== DOCUMENT EXTRACT
Capsule Votes – Climate Change Edition: How the Parties Stack Up On The Issues YOU Care Most About

Which issues do you feel most strongly about as the election looms? We asked our readers this on social media – and you answered with five issues that are top of mind right now: the cost of living, health, education, childcare and climate change. So we’ve TRAWLED through party policy, and here we’ve broken down the policies on these five issues in this series in the lead-up to the election. We’ve covered cost of livinghealthcare and Education so far, and up next – climate change. What measures are the political parties planning to take to help keen our planet habitable?

Read on, especially if you’re not sure who you’re giving your vote to just yet!

Note – we don’t have the scope to mention absolutely everything, but we’ll bullet-point the key moves and measures that we think you’ll care about, and we encourage you to head to the individual parties’ websites for more in-depth details.

Climate Change

Climate change will affect us, at least to some extent, in our lifetimes – and will definitely affect the lives of our children and grandchildren.

There’s not much time to limit global warming to 1.5˚C (above pre-industrial levels): the tipping point beyond which the chances of extreme flooding, drought, wildfires, etcetera will increase dramatically – something we got a taste of in Aotearoa during the extreme-weather events of 2023.

We’ve set domestic and international climate-change targets. Under the Paris Agreement, by 2030 we must reduce net greenhouse-gas emissions to 50% below our gross 2005 levels. And the Zero Carbon Act commits New Zealand to reaching net zero greenhouse-gas emissions (other than for biogenic methane) by 2050.

So we have a path to walk. The question is: how will we get there?

Will political parties really do their damnedest to bring about change, take ‘half-measures’ to placate different groups, or kick the can down the road? Will they establish things or abolish things? What’s the plan?
====
== INFORMATION SHOWN
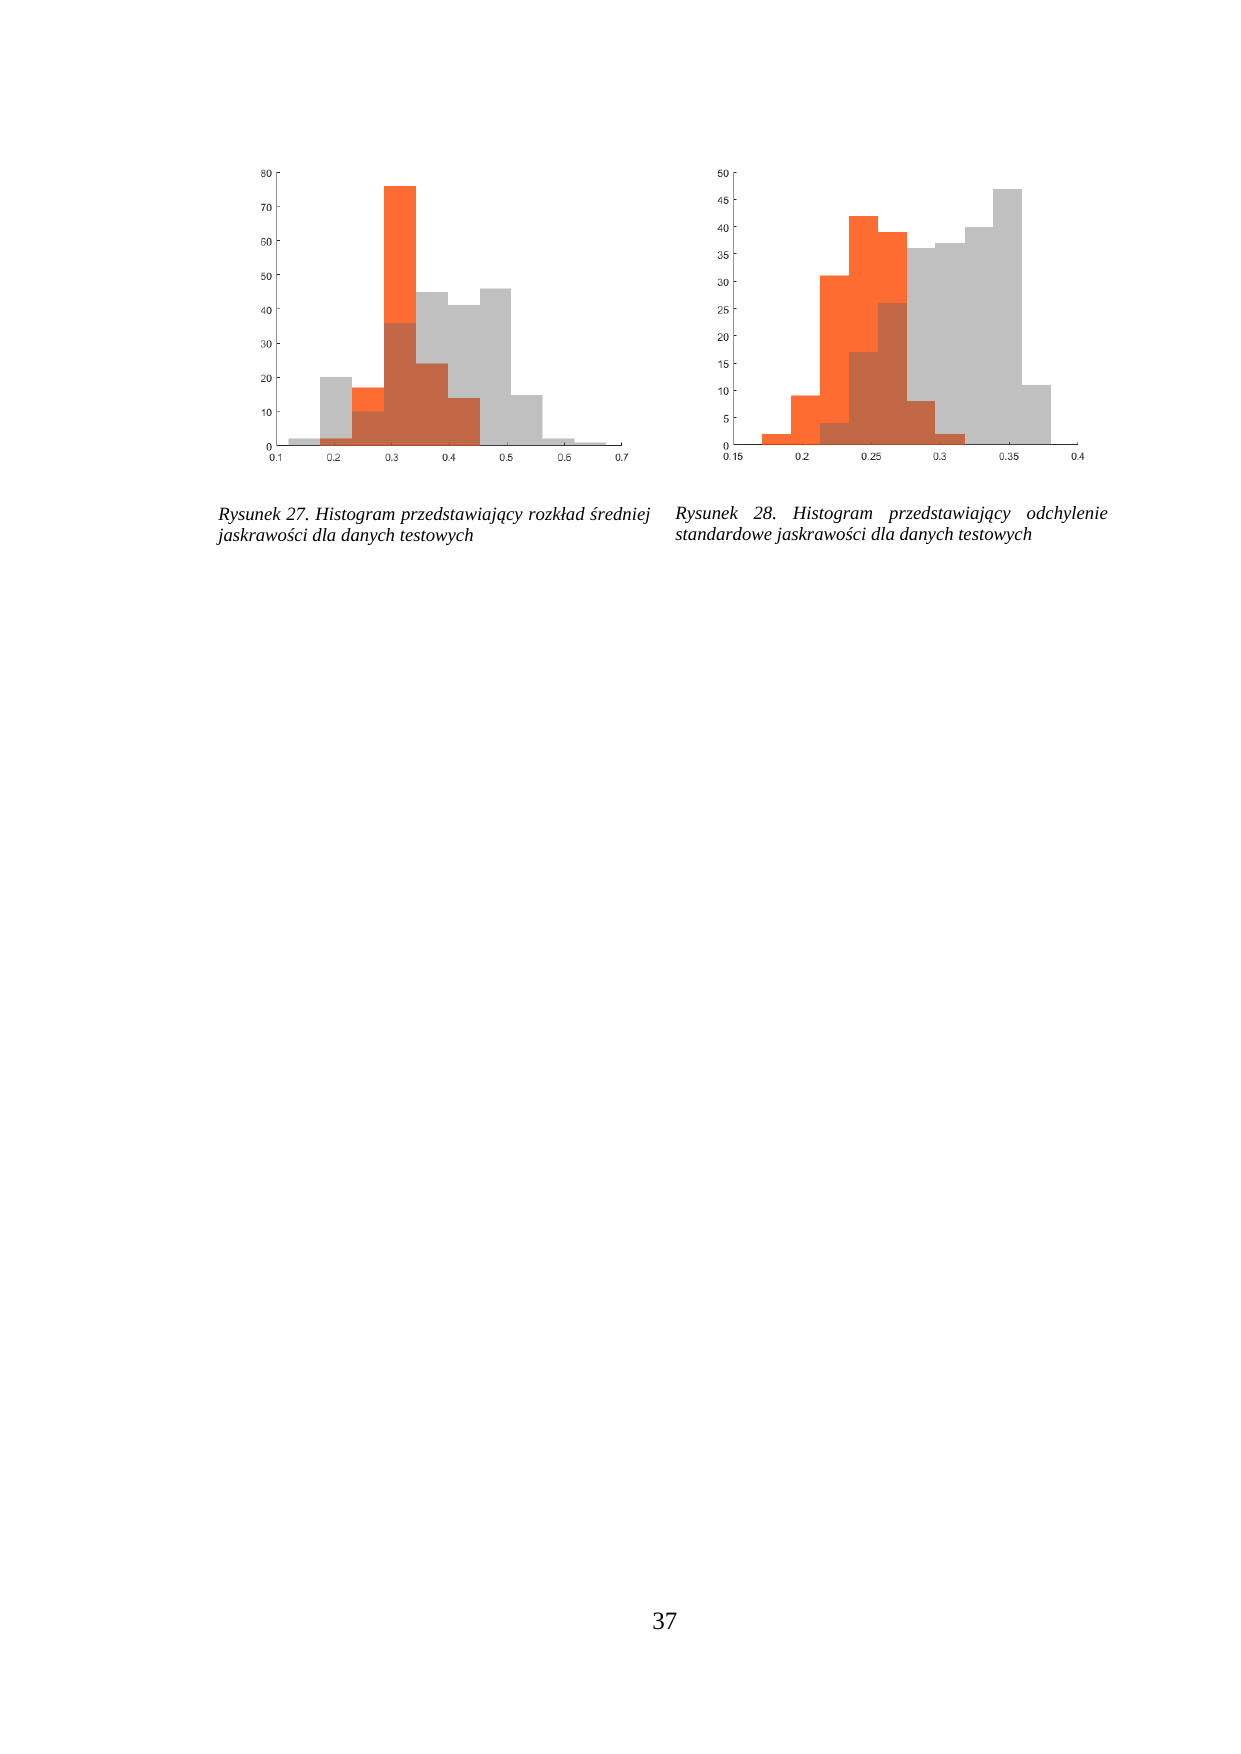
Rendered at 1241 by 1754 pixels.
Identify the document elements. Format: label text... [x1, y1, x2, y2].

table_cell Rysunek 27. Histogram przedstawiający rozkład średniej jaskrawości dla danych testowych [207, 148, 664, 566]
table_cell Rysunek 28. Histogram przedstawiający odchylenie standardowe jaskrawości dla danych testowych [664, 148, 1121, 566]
====
◆ TASK STATEMENT
List the five issues that readers named as top of mind in the Capsule Votes article. Work from the text only.

◆ ANSWER TO THIS PROBLEM
- Cost of living
- Health
- Education
- Childcare
- Climate change